Another Day, Another Crash
- Published on October 26, 2007
Ever notice how famous celebrities frequently pass away in threes? If we agree on that statement, then we can say that AT&T’s network has indeed achieved star status. It recently died for the third time in just under two years. Amazing how such a vast, powerful, diversified network can be brought to its knees so easily. Perhaps that is what happens when one is so big and powerful—it becomes more difficult to manage the beast.
AT&T is certainly not alone in network crashes. Bell Atlantic and Pacific Bell had major failures a few months back. Millions of users lost service for several hours. Illinois Bell’s legendary Hinsdale central office fire blew the notion of unsinkable central offices sky-high. New York Telephone has had its share of central office fires and power outages in the past ten years.
What all these events now state—in absolute terms—is that today’s networks are failure-prone. Maybe not everyone's; some will always manage to stay one step ahead of the grim network reaper. But can we be assured these networks will provide truly uninterrupted service? (By the way, carrier tariffs don’t guarantee “uninterrupted” service, but usually “universal” service.)
This author casts a strong vote for tin cans and string. Telecommunications professionals who have been in the industry for at least 10-15 years will remember that “the network” was built on far less sophisticated equipment. Today’s digital networks, with their powerful switches and common channel signaling networks, handle massive amounts of voice and data traffic.
AT&T’s most recent outage could have been prevented. It was largely a failure to follow established company procedures. Human flaws. So it’s not just technology we have to fear. Rather, it’s just as Pogo so astutely observed. He said, “We have met the enemy, and he is us.”

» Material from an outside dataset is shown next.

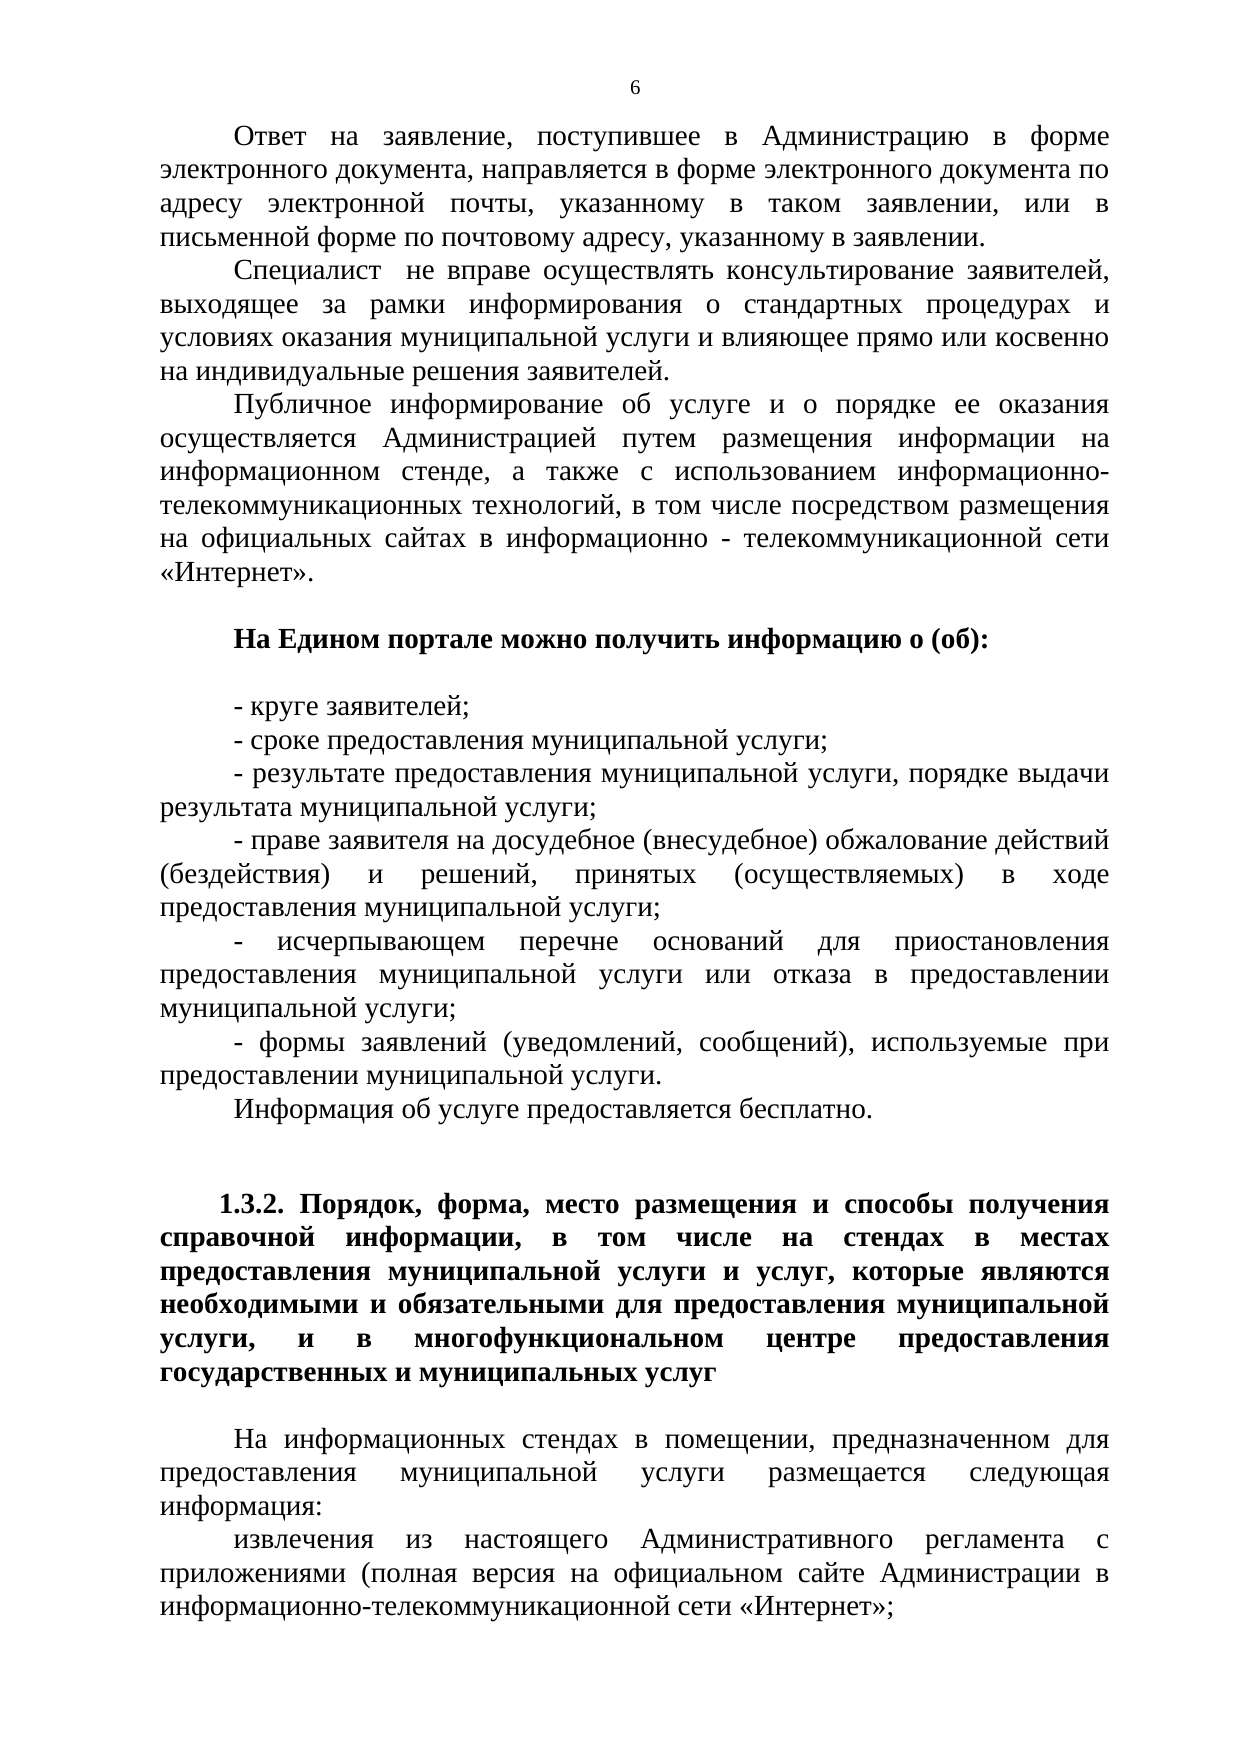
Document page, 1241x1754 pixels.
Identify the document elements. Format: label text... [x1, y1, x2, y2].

But this is not intended to be an AT&T-bashing session, although New York air traffic controllers might wish otherwise. AT&T’s network is the biggest and most complex in the world. It has extensive recovery and self-healing properties. To get an idea just how vast AT&T's network is, visit the carrier’s National Network Operations Center (NNOC) located in Bedminister, New Jersey. The company really knows how to run big networks.
But how many more network outages will users—of this carrier and all others—be forced to endure? Advanced technology brings with it both benefits and curses. Unfortunately, we quickly forget all the benefits when a weakness appears.
Here are some very significant concerns. Public switched networks in the U.S. are generally managed by common local channel signaling (CCS) networks. Both local and long distance networks use CCS technology. However, most local and long distance CCS networks do not currently interconnect. But that’s going to change over the next few years. Service quality is definitely going to improve by interconnecting CCS networks. However, CCS network interconnection also implies that signaling network failures (e.g. AT&T, Bell Atlantic, Pacific Bell) could spread to long distance networks, creating outages of massive proportions. Are we ready as a nation to deal with that?
Both telephone companies and long distance carriers maintain that their networks have safeguards in place to deal with these and other scenarios. But can we be totally certain they will work? If this is indeed the case, telecom managers will need network contingency plans more than ever. We must ask ourselves: is technology bringing progress, or do we now have loaded guns at our heads?
Carrier “service assurance” programs are evidence of the growing concern over network survivability. Bell operating companies, major interexchange carriers, and a growing number of independent telcos have customer service assurance programs. These are in addition to their existing network protection programs. These are major ongoing activities.
An example is Southwestern Bell’s MegaLink III service. This is a non-switched, dedicated point-to-point digital service for simultaneous two-way signal transmission at 1.544M bps. The tariff guarantees that if MegaLink III service fails due to telco-provided equipment or facilities, the customer receives a full month’s free MegaLink service. This is contingent on the telco being unable to restore service within four hours after the outage was reported.
The Federal Communications Commission (FCC) has called for meetings with Bell Atlantic and Pacific Bell to determine what it can do to prevent these events from recurring. It all confirms a growing fear among many in the U.S. telecom community: that America’s public switched networks are increasingly vulnerable.
This latest event will force us all to face the reality of the '90s. We must assume that carriers’ networks will fail. Not “if,” but “when.” That’s a threatening state of affairs. You no longer have a choice but to be prepared. Ask yourself, “Can I survive the next time?”
Paul F. Kirvan is a principal in Paul F. Kirvan & Associates, an international telecommunications consulting firm.
This article adapted from Vol. 4 #4.